Teradata R Package Function Reference | 17.00 - 17.00 - Histogram - Teradata R Package

Teradata® R Package Function Reference

prodname
Teradata R Package
vrm_release
17.00
created_date
September 2020
category
Programming Reference
featnum
B700-4007-090K

Description

Histograms are useful for assessing the shape of a data distribution. The Histogram function calculates the frequency distribution of a data set using sophisticated binning techniques that can automatically calculate the bin width and number of bins. The function maps each input row to one bin and returns the frequency (row count) and proportion (percentage of rows) of each bin.

Usage

  td_histogram_mle (
      data = NULL,
      auto.bin = NULL,
      custom.bin.table = NULL,
      custom.bin.column = NULL,
      bin.size = NULL,
      start.value = NULL,
      end.value = NULL,
      value.column = NULL,
      inclusion = "left",
      groupby.columns = NULL,
      data.sequence.column = NULL,
      custom.bin.table.sequence.column = NULL
  )

Arguments

data

Required Argument.
Specifies the tbl_teradata containing the input data.

auto.bin

Optional Argument.
Specifies either the algorithm to be used for selecting bin boundaries or the approximate number of bins to be found. The permitted values are STURGES, SCOTT, or a positive integer which should be within quotes. If this argument is present, arguments "custom.bin.table", "custom.bin.column", "start.value", "bin.size", and "end.value" cannot be present.
Types: character

custom.bin.table

Optional Argument.
Specifies the tbl_teradata containing the boundary points between bins. If this argument is present, "custom.bin.column" must also be present, and arguments "auto.bin", "start.value", "bin.size", and "end.value" cannot be present.

custom.bin.column

Optional Argument.
Specifies the column in the "custom.bin.table" containing the boundary values. Input columns must contain numeric SQL types. If this argument is present, "custom.bin.table" must also be present; "auto.bin", "start.value", "bin.size", and "end.value" cannot be present.
Types: character

bin.size

Optional Argument.
Specifies the bin size. For equally sized bins, a double value specifying the width of the bin. Omit this argument if you are not using equally sized bins. The input value must be greater than 0.0. If this argument is present, "start.value" and "end.value" must also be present, and arguments "auto.bin", "custom.bin.table" and "custom.bin.column" cannot be present.
Types: numeric

start.value

Optional Argument.
Specifies the smallest value to be used in binning. If this argument is present, "bin.size" and "end.value" must also be present, and arguments "auto.bin", "custom.bin.table" and "custom.bin.column" cannot be present.
Types: numeric

end.value

Optional Argument.
Specifies the largest value to be used in binning. If this argument is present, "start.value" and "bin.size" must also be present, and arguments "auto.bin", "custom.bin.table" and "custom.bin.column" cannot be present.
Types: numeric

value.column

Required Argument.
Specifies the column in the input tbl_teradata for which statistics will be computed. Column must contain a numeric SQL types (integer, bigint, real, double precision, numeric, decimal, smallint).
Types: character

inclusion

Optional Argument.
Specifies whether points on bin boundaries should be included in the bin on the left or the bin on the right.
Default Value: "left"
Permitted Values: left, right
Types: character

groupby.columns

Optional Argument.
Specifies the columns in the input tbl_teradata used to group values for binning. These columns cannot contain floating point values.
Types: character OR vector of Strings (character)

data.sequence.column

Optional Argument.
Specifies the vector of column(s) that uniquely identifies each row of the input argument "data". The argument is used to ensure deterministic results for functions which produce results that vary from run to run.
Types: character OR vector of Strings (character)

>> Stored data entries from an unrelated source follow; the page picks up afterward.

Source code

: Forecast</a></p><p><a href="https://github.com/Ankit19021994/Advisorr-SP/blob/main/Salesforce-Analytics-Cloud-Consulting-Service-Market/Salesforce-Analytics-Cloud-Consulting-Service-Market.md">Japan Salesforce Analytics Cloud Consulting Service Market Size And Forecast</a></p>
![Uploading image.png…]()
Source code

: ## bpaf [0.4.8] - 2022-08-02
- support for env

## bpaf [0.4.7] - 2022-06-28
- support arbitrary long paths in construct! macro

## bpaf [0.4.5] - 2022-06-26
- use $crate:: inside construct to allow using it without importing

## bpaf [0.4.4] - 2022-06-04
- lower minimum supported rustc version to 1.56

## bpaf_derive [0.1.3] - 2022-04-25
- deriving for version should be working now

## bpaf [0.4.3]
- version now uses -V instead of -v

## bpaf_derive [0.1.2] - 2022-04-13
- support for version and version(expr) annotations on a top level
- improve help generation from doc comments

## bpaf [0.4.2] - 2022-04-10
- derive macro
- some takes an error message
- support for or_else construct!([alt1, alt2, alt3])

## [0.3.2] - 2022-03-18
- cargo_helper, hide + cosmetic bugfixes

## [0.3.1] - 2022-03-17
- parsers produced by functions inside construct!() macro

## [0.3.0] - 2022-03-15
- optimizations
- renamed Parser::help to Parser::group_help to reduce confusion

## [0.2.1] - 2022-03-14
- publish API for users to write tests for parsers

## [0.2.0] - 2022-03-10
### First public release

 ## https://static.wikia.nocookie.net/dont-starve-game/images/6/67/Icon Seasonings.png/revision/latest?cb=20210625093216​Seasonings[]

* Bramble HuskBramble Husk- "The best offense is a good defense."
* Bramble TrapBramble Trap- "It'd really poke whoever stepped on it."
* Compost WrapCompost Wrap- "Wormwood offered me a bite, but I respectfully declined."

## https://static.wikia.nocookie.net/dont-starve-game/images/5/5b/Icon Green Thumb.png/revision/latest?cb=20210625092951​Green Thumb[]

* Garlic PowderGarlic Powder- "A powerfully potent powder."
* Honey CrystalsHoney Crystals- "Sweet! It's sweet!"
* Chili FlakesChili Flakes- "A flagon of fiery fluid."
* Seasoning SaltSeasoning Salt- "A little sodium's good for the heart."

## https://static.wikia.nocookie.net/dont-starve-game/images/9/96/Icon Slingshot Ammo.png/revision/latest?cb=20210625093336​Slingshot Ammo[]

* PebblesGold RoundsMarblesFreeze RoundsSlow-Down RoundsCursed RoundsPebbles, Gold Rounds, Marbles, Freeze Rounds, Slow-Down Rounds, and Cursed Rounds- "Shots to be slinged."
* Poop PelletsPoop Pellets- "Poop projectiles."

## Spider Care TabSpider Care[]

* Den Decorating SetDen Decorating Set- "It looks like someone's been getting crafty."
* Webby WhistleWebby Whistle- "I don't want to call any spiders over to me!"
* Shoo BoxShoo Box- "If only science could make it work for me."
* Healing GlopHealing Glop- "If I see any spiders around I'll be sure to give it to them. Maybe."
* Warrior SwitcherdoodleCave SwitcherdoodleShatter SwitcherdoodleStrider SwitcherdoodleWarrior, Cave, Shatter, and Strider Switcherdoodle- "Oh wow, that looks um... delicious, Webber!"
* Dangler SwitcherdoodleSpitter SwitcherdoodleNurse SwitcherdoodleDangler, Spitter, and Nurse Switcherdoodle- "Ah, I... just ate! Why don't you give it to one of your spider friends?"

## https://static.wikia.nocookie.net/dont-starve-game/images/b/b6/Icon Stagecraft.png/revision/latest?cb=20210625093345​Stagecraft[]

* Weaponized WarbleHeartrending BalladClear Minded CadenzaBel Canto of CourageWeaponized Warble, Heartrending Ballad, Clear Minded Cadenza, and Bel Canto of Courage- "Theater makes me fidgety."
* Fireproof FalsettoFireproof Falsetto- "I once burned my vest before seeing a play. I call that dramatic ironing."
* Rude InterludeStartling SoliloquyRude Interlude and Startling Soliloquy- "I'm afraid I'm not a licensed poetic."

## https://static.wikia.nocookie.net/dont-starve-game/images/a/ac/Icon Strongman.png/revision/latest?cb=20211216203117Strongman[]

custom.bin.table.sequence.column

Optional Argument.
Specifies the vector of column(s) that uniquely identifies each row of the input argument "custom.bin.table". The argument is used to ensure deterministic results for functions which produce results that vary from run to run.
Types: character OR vector of Strings (character)

Value

Function returns an object of class "td_histogram_mle" which is a named list containing objects of class "tbl_teradata".
Named list members can be referenced directly with the "$" operator using the following names:

  1. output.table

  2. output

Examples

    library(ggplot2)
    
    # Get the current context/connection
    con <- td_get_context()$connection
    
    # Load example data.
    loadExampleData("histogram_example", "cars_hist", "bin_breaks")

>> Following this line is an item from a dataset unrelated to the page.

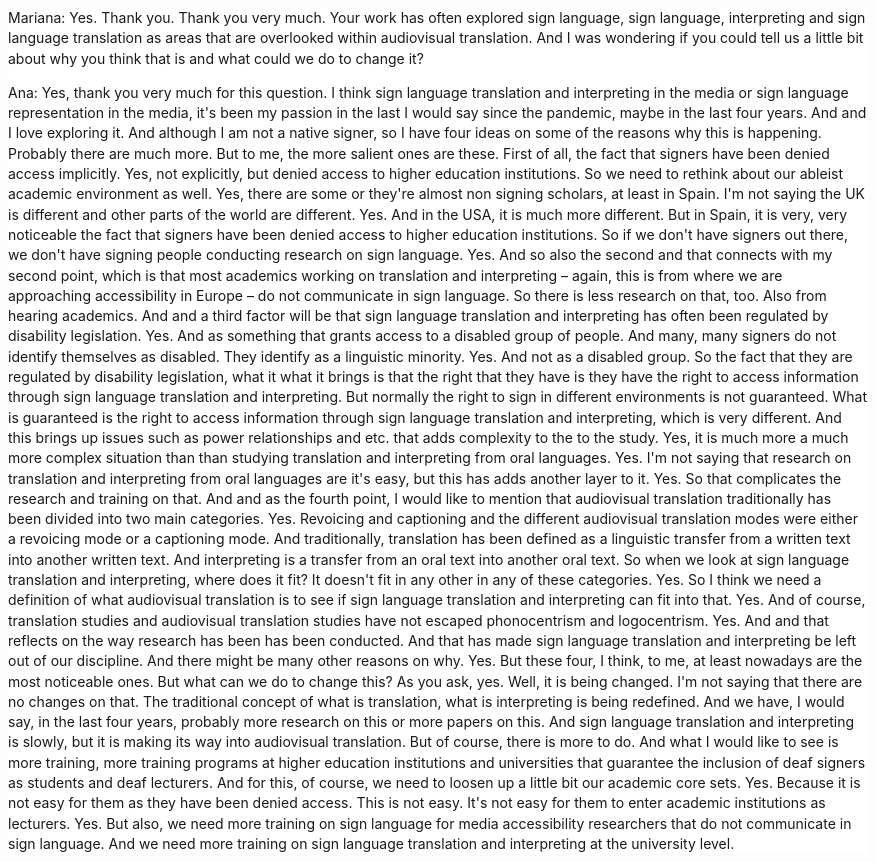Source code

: Mariana: Yes. Thank you. Thank you very much. Your work has often explored sign language, sign language, interpreting and sign language translation as areas that are overlooked within audiovisual translation. And I was wondering if you could tell us a little bit about why you think that is and what could we do to change it?

Ana: Yes, thank you very much for this question. I think sign language translation and interpreting in the media or sign language representation in the media, it's been my passion in the last I would say since the pandemic, maybe in the last four years. And and I love exploring it. And although I am not a native signer, so I have four ideas on some of the reasons why this is happening. Probably there are much more. But to me, the more salient ones are these. First of all, the fact that signers have been denied access implicitly. Yes, not explicitly, but denied access to higher education institutions. So we need to rethink about our ableist academic environment as well. Yes, there are some or they're almost non signing scholars, at least in Spain. I'm not saying the UK is different and other parts of the world are different. Yes. And in the USA, it is much more different. But in Spain, it is very, very noticeable the fact that signers have been denied access to higher education institutions. So if we don't have signers out there, we don't have signing people conducting research on sign language. Yes. And so also the second and that connects with my second point, which is that most academics working on translation and interpreting – again, this is from where we are approaching accessibility in Europe – do not communicate in sign language. So there is less research on that, too. Also from hearing academics. And and a third factor will be that sign language translation and interpreting has often been regulated by disability legislation. Yes. And as something that grants access to a disabled group of people. And many, many signers do not identify themselves as disabled. They identify as a linguistic minority. Yes. And not as a disabled group. So the fact that they are regulated by disability legislation, what it what it brings is that the right that they have is they have the right to access information through sign language translation and interpreting. But normally the right to sign in different environments is not guaranteed. What is guaranteed is the right to access information through sign language translation and interpreting, which is very different. And this brings up issues such as power relationships and etc. that  adds complexity to the to the study. Yes, it is much more a much more complex situation than than studying translation and interpreting from oral languages. Yes. I'm not saying that research on translation and interpreting from oral languages are it's easy, but this has adds another layer to it. Yes. So that complicates the research and training on that. And and as the fourth point, I would like to mention that audiovisual translation traditionally has been divided into two main categories. Yes. Revoicing and captioning and the different audiovisual translation modes were either a revoicing mode or a captioning mode. And traditionally, translation has been defined as a linguistic transfer from a written text into another written text. And interpreting is a transfer from an oral text into another oral text. So when we look at sign language translation and interpreting, where does it fit? It doesn't fit in any other in any of these categories. Yes. So I think we need a definition of what audiovisual translation is to see if sign language translation and interpreting can fit into that. Yes. And of course, translation studies and audiovisual translation studies have not escaped phonocentrism and logocentrism. Yes. And and that reflects on the way research has been has been conducted. And that has made sign language translation and interpreting be left out of our discipline. And there might be many other reasons on why. Yes. But these four, I think, to me, at least nowadays are the most noticeable ones. But what can we do to change this? As you ask, yes. Well, it is being changed. I'm not saying that there are no changes on that. The traditional concept of what is translation, what is interpreting is being redefined. And we have, I would say, in the last four years, probably more research on this or more papers on this. And sign language translation and interpreting is slowly, but it is making its way into audiovisual translation. But of course, there is more to do. And what I would like to see is more training, more training programs at higher education institutions and universities that guarantee the inclusion of deaf signers as students and deaf lecturers. And for this, of course, we need to loosen up a little bit our academic core sets. Yes. Because it is not easy for them as they have been denied access. This is not easy. It's not easy for them to enter academic institutions as lecturers. Yes. But also, we need more training on sign language for media accessibility researchers that do not communicate in sign language. And we need more training on sign language translation and interpreting at the university level.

    # The cars_hist table has the cylinder (cyl) and horsepower (hp) data for 
    # different car models.
    cars_hist <- tbl(con, "cars_hist")
    # The bin_breaks table has the boundary values for the custom bins to be 
    # used while generating the histogram
    bin_breaks <- tbl(con, "bin_breaks")

    # Example 1: Generate histogram based on the cars horsepower using STURGES rule.
    td_histogram_out <- td_histogram_mle(data = cars_hist,
                                         auto.bin = "Sturges",
                                         value.column = "hp"
                                        )
                                        
    # Plot showing the percentage of cars in each histogram bin
    ggplot(as.data.frame(td_histogram_out$output.table),
           aes(x=bin_end, y=bin_percent))
    geom_bar(stat = "identity", fill = "#FF6666")
    labs(x="Horsepower", y="Percentage")

    # Example 2: Generate histogram based on the cars horsepower by setting 
    # custom bin size, start and end values.
    td_histogram_out <- td_histogram_mle(data = cars_hist,
                                         bin.size = 50,
                                         start.value = 20,
                                         end.value = 400,
                                         value.column = "hp",
                                         inclusion = "right",
                                         groupby.columns = c("cyl")
                                         )

    # Example 3: Generate histogram using custom bins from a custom tbl_teradata. 
    # Here cylinder (cyl) column is also used to group the input data.
    td_histogram_out <- td_histogram_mle(data = cars_hist,
                                         custom.bin.table = bin_breaks,
                                         custom.bin.column = "break_values",
                                         value.column = "hp",
                                         groupby.columns = c("cyl")
                                         )